The Three Wise Men, or Kings, bow down before the child Jesus in gratitude.  For me, 2011 was a year for growth in gratitude — because I spent this past year fighting prostate cancer. I didn’t see it as a Job-like tragedy but what often befalls men of my age regardless of their “goodness,” or lack of it, in the eyes of God.

I was grateful, first, that my illness wasn’t going to kill me quickly, if ever. But, the news that my prostate had to be removed and that hormones and radiation were to follow was a thunder-clapping reminder that every day is a gift.

Later I was grateful when a kind of good humor unexpectedly arrived and buoyed my spirits for a while after the surgery. I found lots to laugh about and people to laugh with, given the travails of my body and spirit. Yet, I was not to remain the same man, no matter how good the jest or manly the bravado. If anything proves definitively that the human person represents the full union of the material and immaterial, the body and the intellect, it’s experienced in the impact of drastic, sudden changes in body chemistry.

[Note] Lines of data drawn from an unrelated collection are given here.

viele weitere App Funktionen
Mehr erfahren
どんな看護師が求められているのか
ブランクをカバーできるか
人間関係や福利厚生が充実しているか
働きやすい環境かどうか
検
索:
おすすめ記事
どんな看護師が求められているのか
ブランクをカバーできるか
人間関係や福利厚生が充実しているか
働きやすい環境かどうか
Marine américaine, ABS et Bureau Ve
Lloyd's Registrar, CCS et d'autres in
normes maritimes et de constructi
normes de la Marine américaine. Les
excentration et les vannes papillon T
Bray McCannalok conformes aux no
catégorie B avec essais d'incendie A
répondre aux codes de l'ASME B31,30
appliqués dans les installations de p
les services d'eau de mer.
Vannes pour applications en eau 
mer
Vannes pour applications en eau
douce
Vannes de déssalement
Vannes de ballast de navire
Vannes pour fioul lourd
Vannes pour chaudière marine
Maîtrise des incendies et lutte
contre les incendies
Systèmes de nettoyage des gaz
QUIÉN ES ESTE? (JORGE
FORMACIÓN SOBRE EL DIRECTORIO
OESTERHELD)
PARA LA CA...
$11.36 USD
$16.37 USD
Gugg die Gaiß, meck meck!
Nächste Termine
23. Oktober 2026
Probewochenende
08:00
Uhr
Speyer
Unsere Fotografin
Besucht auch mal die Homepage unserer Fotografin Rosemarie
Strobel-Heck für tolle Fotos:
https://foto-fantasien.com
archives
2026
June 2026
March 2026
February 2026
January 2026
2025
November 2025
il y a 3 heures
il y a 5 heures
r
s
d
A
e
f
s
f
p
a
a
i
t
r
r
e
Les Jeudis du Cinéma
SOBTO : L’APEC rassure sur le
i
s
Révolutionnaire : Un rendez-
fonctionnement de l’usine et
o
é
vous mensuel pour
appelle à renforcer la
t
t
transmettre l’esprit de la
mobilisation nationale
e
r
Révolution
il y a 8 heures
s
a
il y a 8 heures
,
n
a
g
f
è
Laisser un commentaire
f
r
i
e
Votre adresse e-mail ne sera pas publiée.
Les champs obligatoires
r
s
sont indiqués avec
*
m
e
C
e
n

My body had absorbed three consecutive shocks to its natural chemistry. I found myself actually feeling things differently, sometimes at a darker level than I had known before. There were times when none of my usual coping mechanisms worked — there was no music, no film, no round of golf, or time with family and friends that would release me from the darkness.

For a time I was overwhelmed, then something within urged me to get acquainted with this new me. I’ve accepted (almost) what those changes entail. Though the surgery, hormones, and radiation are over, the new me is still hanging around. There are even times I like the new me more than the one I left behind — I’m more creative, more compassionate, and more grateful to God for the gift of life.